We should keep in mind Amdahl’s law kicking in - speedup of a program using multiple processors in parallel computing is limited by the sequential fraction of the program (amended to include) "plus the parallel book-keeping overhead". The second programming paradigm research goes into exascale Runtime Parallelism where we are limited by systemic challenges of utilization, data movement cost, load imbalance, fault tolerance and scalability. There are 2 schools of thought to address this problem - Evolutionary and Revolutionary (Courtesy Intel). Up until today we have programmed massively parallel programs using OpenMP pragmas + MPI for message passing (popularly referred to as MPI+X). The model worked very well despite some MPI complexity. However there is a fundamental problem with MPI when moving to exascale - it assumes the node to which the message has been passed to is available and the underlying interface is resilient and fault tolerant. At exascale the number of cores are going to be in the order of millions and the number/frequency of soft errors would be tremendous making the model of availability of a node assumed by MPI null and void. Programming with MPI at extreme scale would also be tedious given its programming model (more on this here). There have been various attempts at solving this using revolutionary programming models, most mature of which is CHARM++ from Sanjay Kale's research group at UIUC. CHARM++ is a message-driven execution model supporting an actors programming model. Charm++ uses over-decomposition with concurrent schedulers that exploit parallel slackness to keep the load balanced (and hide latency) and relocatable data-block and objects plus local checkpointing and message logging to support resilience. Tim himself is at the front of one of the other revolutionary efforts called Open Community Runtime(OCR). Notable mentions include PGAS, Grappa, Legion, etc.
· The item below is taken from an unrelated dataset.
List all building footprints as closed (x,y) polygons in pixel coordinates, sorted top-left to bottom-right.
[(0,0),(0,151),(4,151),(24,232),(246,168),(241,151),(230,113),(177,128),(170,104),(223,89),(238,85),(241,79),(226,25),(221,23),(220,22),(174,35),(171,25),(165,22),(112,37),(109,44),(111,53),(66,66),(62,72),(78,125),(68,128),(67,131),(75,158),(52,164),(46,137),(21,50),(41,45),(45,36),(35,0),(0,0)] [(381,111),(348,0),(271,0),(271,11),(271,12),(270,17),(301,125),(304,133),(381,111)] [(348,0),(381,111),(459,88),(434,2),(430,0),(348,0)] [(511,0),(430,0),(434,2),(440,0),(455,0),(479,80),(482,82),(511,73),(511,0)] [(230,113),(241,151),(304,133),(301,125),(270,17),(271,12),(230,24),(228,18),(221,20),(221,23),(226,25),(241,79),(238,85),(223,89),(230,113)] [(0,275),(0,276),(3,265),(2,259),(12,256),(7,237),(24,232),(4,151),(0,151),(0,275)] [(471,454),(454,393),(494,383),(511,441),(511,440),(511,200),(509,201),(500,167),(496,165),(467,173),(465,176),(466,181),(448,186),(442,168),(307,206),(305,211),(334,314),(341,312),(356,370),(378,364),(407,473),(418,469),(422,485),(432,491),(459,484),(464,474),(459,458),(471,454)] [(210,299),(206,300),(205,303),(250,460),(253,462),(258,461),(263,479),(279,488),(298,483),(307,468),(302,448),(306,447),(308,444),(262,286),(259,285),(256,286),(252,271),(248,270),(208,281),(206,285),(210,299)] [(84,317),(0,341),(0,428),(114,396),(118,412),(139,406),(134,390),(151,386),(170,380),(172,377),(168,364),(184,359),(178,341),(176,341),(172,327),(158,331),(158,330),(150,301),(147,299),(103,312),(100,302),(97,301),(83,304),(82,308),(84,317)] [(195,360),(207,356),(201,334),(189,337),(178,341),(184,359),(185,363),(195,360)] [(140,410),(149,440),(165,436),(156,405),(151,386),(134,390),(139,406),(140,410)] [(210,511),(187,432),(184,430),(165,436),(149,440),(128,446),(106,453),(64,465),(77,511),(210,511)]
We should also warn the revolutionary brigade about MPI and OpenMP being moving targets. The evolutionary company are releasing OpenMP 4.0 and MPI3 which are supposed to bring a sea of changes targeted to fix their weakness. These will see easy adoption in the user community due to its programming familiarity and proven stability.
Various government (U.S. Dept Of Energy FastForward project), private research institutes and multinational corporations (NVIDIA, Intel, IBM) are working on these problems. I have just merely scratched the surface of the problems in systems design and engineering in computers. There is a whole lot more action going on out there that I have left out intentionally (due to the article length constraint) or unintentionally (that I may not be aware of). Do leave your comments here or on Hacker News about your take on this. But one thing is for certain, there needs to be radical innovations in hardware and software for exascale.
2. This question of do we HAVE applications that will use exascale deserves a separate article by itself and it has many challenges and opportunities by itself. We have always used the MP-LINPACK ideal scaling benchmark but most real applications don’t look anything like MP-LINPACK. I will reserve this for a part 2 of this article.